G-Sec yields benchmark other rates. The yield curve guides market lending rates. This provides transparency. The tax efficiency is also important. Interest and capital gains are exempt from tax.
However, G-Secs have risks. Interest-rate risk affects bonds. Bond prices fall if market rates rise. This can impact your portfolio value. Be aware of market rate movements.
Inflation risk is another concern. High inflation can erode real returns. Your purchasing power might decrease. Longer-dated bonds face liquidity risk. They are less liquid than short-term bills.
Consider laddering your maturities. This helps manage reinvestment risk. Monitor Central Bank policy rates. Watch general macroeconomic trends. Use repo facilities for short-term needs.
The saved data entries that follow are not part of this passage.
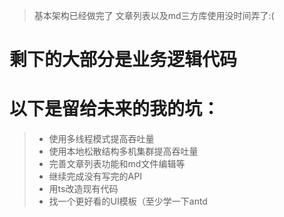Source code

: > 基本架构已经做完了 文章列表以及md三方库使用没时间弄了:(
# 剩下的大部分是业务逻辑代码
# 以下是留给未来的我的坑：
>- 使用多线程模式提高吞吐量
>- 使用本地松散结构多机集群提高吞吐量
>- 完善文章列表功能和md文件编辑等
>- 继续完成没有写完的API
>- 用ts改造现有代码
>- 找一个更好看的UI模板（至少学一下antd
Tips for Investing in G-Secs
Diversify across different tenors. This balances liquidity needs. It also helps achieve higher long-term yields. Do not put all your funds into one maturity. A mix provides better portfolio stability.
Monitor auction calendars closely. Plan your cash flows around key dates. This helps you participate in new issuances. Your dealer can provide this information. Stay updated on upcoming auctions.
Leverage the secondary market. You can acquire better yields there. Or exit positions before maturity. This is useful if market rates change. Your dealer can assist with secondary trades.
Stay informed about market changes. Regularly review Central Bank releases. Read research notes from Primary Dealers. Pay attention to macroeconomic indicators. Knowledge helps you make better decisions.
Use a laddering strategy. Stagger your maturity dates. This reduces reinvestment risk. It also helps manage interest-rate risk. A laddered portfolio provides regular income.
If notices are delayed, update contact details. Ask for real-time dealer portal access. If funds are insufficient, pre-fund your account. Set up standing instructions with your bank. This avoids auction rejections.
For technical bidding issues, use alternate channels. Email or fax bids before cut-off. Maintain backup internet connectivity. If you need liquidity, sell in the secondary market. Use repo facilities via your dealer.